Chionglo's liberal, almost too-good-to-be-true, philosophy is informed by the notion that love can not be constricted by gender or sexual orientation. To this extent, he depicts an intimate, closely-knit family life in which every member knows the “hard facts” and fully accepts them. The boys' mother, who's the family's expressive center, holding it together, is aware of how her sons make a living, but she also knows the city's harsh economic realities.
Writer Lee and director Chionglo stress Manila's depressed economy, showing how a depraved job market often necessitates and conditions male prostitution–and even moral deprivation. To illustrate their serio thesis, the filmmakers opt for a docu-drama style, one that observes all members of the family, male and female, as they go about their daily existence.
Nonetheless, in the last reel, melodramatic events come fast and furious–police arrests, brutal killings, scandalous adultery, family feuds, emotional reconciliations–and subsequently pic loses its balanced tone–and to some extent its humor.
Another major problem is helmer's inability to decide how much sexual titillation and voyeurism the story should encourage. This is particularly evident in the bar scenes (which occupy half of the movie), during “macho” dancing and interaction between dancers and customers, when pic is on the verge of overemphasizing its more sensationalistic elements just for the sake of making the tale more commercially appealing.
The actors who play the three brothers are newcomers, but they all acquit themselves with natural, most relaxing performances.

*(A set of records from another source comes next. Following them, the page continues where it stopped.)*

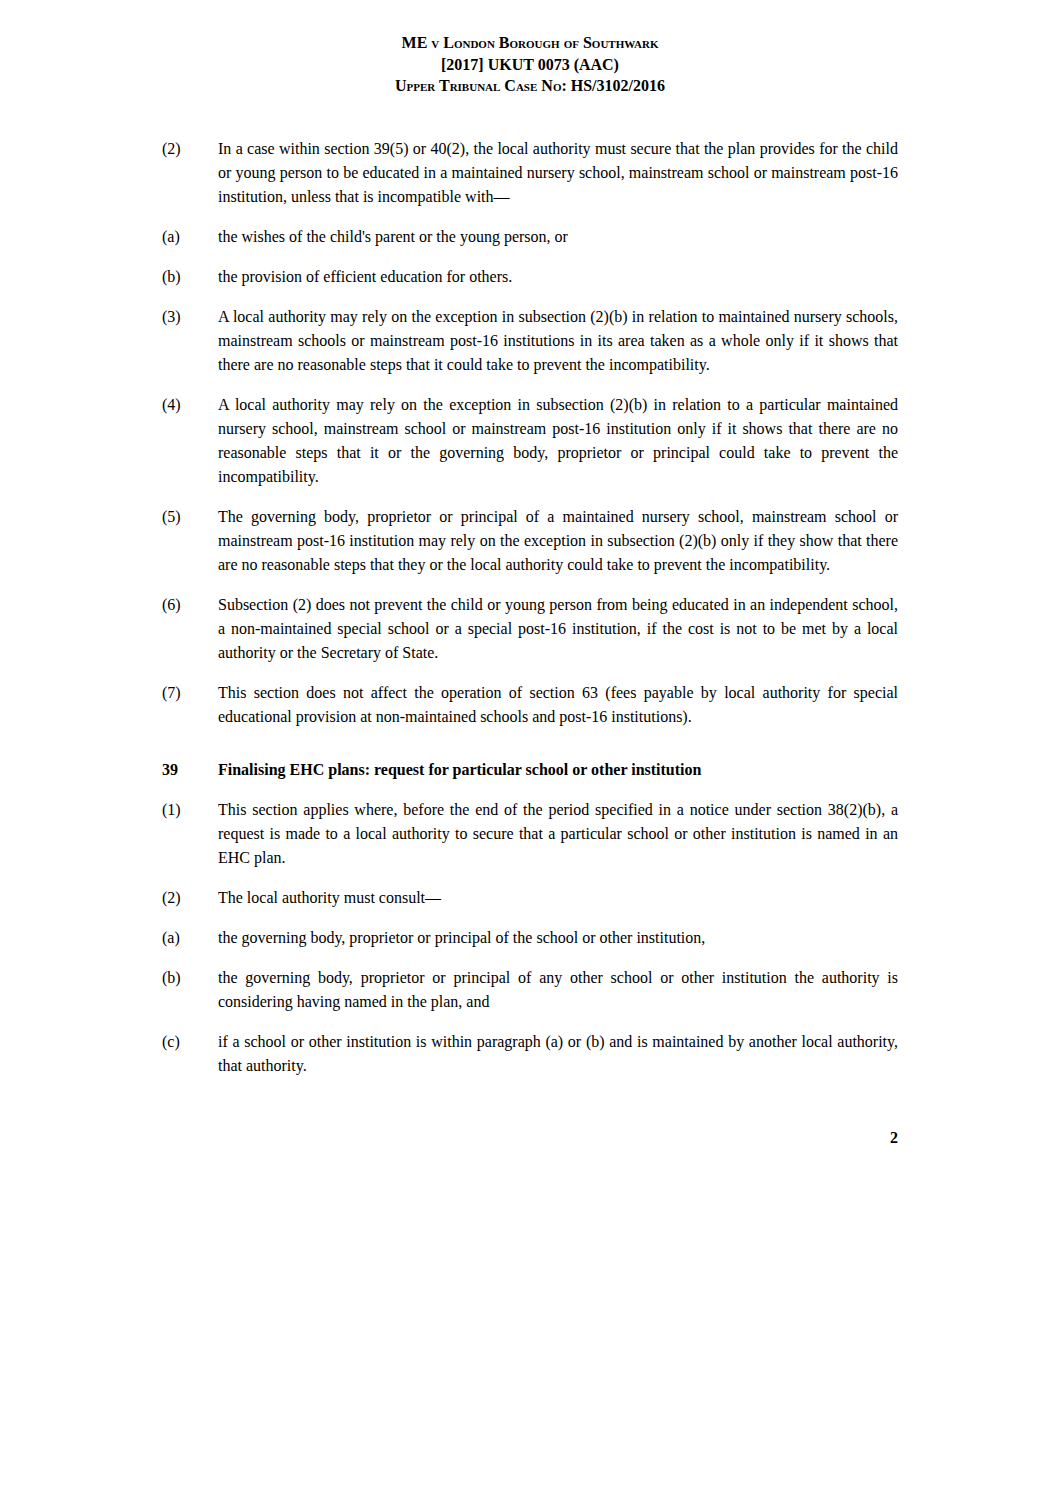ME v London Borough of Southwark
[2017] UKUT 0073 (AAC)
Upper Tribunal Case No: HS/3102/2016
(2) In a case within section 39(5) or 40(2), the local authority must secure that the plan provides for the child or young person to be educated in a maintained nursery school, mainstream school or mainstream post-16 institution, unless that is incompatible with—
(a) the wishes of the child's parent or the young person, or
(b) the provision of efficient education for others.
(3) A local authority may rely on the exception in subsection (2)(b) in relation to maintained nursery schools, mainstream schools or mainstream post-16 institutions in its area taken as a whole only if it shows that there are no reasonable steps that it could take to prevent the incompatibility.
(4) A local authority may rely on the exception in subsection (2)(b) in relation to a particular maintained nursery school, mainstream school or mainstream post-16 institution only if it shows that there are no reasonable steps that it or the governing body, proprietor or principal could take to prevent the incompatibility.
(5) The governing body, proprietor or principal of a maintained nursery school, mainstream school or mainstream post-16 institution may rely on the exception in subsection (2)(b) only if they show that there are no reasonable steps that they or the local authority could take to prevent the incompatibility.
(6) Subsection (2) does not prevent the child or young person from being educated in an independent school, a non-maintained special school or a special post-16 institution, if the cost is not to be met by a local authority or the Secretary of State.
(7) This section does not affect the operation of section 63 (fees payable by local authority for special educational provision at non-maintained schools and post-16 institutions).
39 Finalising EHC plans: request for particular school or other institution
(1) This section applies where, before the end of the period specified in a notice under section 38(2)(b), a request is made to a local authority to secure that a particular school or other institution is named in an EHC plan.
(2) The local authority must consult—
(a) the governing body, proprietor or principal of the school or other institution,
(b) the governing body, proprietor or principal of any other school or other institution the authority is considering having named in the plan, and
(c) if a school or other institution is within paragraph (a) or (b) and is maintained by another local authority, that authority.
2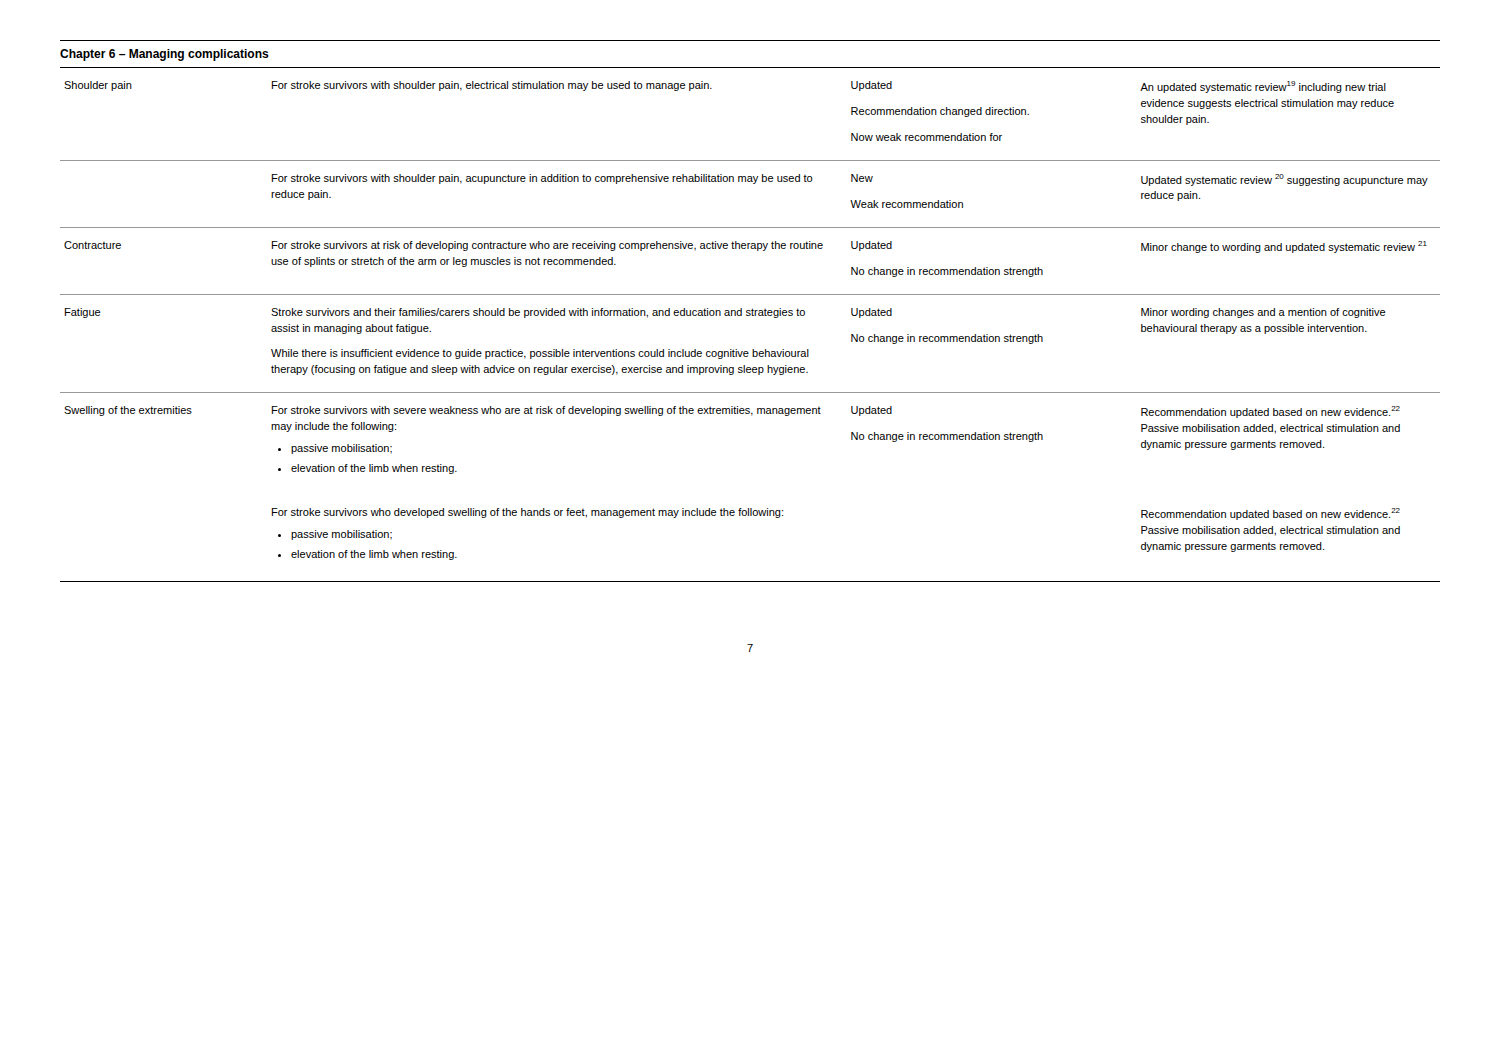Chapter 6 – Managing complications
| Shoulder pain | For stroke survivors with shoulder pain, electrical stimulation may be used to manage pain. | Updated Recommendation changed direction. Now weak recommendation for | An updated systematic review 19 including new trial evidence suggests electrical stimulation may reduce shoulder pain. |
| | For stroke survivors with shoulder pain, acupuncture in addition to comprehensive rehabilitation may be used to reduce pain. | New Weak recommendation | Updated systematic review 20 suggesting acupuncture may reduce pain. |
| Contracture | For stroke survivors at risk of developing contracture who are receiving comprehensive, active therapy the routine use of splints or stretch of the arm or leg muscles is not recommended. | Updated No change in recommendation strength | Minor change to wording and updated systematic review 21 |
| Fatigue | Stroke survivors and their families/carers should be provided with information, and education and strategies to assist in managing about fatigue. While there is insufficient evidence to guide practice, possible interventions could include cognitive behavioural therapy (focusing on fatigue and sleep with advice on regular exercise), exercise and improving sleep hygiene. | Updated No change in recommendation strength | Minor wording changes and a mention of cognitive behavioural therapy as a possible intervention. |
| Swelling of the extremities | For stroke survivors with severe weakness who are at risk of developing swelling of the extremities, management may include the following: passive mobilisation; elevation of the limb when resting. | Updated No change in recommendation strength | Recommendation updated based on new evidence. 22 Passive mobilisation added, electrical stimulation and dynamic pressure garments removed. |
| | For stroke survivors who developed swelling of the hands or feet, management may include the following: passive mobilisation; elevation of the limb when resting. | | Recommendation updated based on new evidence. 22 Passive mobilisation added, electrical stimulation and dynamic pressure garments removed. |
7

Though the shows' choreography is unimpressive, the camera seems to caress the handsome boys and their almost nude bodies. Pic's erotic charge is undeniably its major selling point, particularly for the audiences for which it was made.

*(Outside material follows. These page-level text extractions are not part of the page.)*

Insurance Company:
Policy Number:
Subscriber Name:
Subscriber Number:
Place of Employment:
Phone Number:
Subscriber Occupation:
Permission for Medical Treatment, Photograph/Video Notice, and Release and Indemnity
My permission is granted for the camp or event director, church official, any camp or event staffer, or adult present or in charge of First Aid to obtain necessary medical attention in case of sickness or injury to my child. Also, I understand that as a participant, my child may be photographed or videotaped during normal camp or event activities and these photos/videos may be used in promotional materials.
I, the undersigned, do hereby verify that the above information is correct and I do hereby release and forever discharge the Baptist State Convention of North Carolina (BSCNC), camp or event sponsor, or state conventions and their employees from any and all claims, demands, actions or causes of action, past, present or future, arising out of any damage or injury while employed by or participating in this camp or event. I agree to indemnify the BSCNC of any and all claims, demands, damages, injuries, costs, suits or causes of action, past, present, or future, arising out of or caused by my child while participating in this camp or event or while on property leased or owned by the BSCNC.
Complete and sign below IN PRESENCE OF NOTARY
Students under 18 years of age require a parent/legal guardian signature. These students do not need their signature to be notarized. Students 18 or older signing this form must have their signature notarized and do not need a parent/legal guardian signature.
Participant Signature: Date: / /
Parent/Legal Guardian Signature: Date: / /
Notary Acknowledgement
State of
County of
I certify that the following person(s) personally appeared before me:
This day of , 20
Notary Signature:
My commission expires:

A Tangent Films production. Executive producer, Richard Wong Tang. Directed by Mel Chionglo. Screenplay, Ricardo Lee. Camera (color), George Tutanes; editor, Jess Navarro; music, Nonong Buenoamino; production design, Edgar Martin Littaua; sound, Ramon Reyes. Running time: 100 min.
Alex Del Rosario, Grandong Cervantes, Lawrence David, Luis Cortez, Richard Cassity, Danny Ramos, Perla Bautista.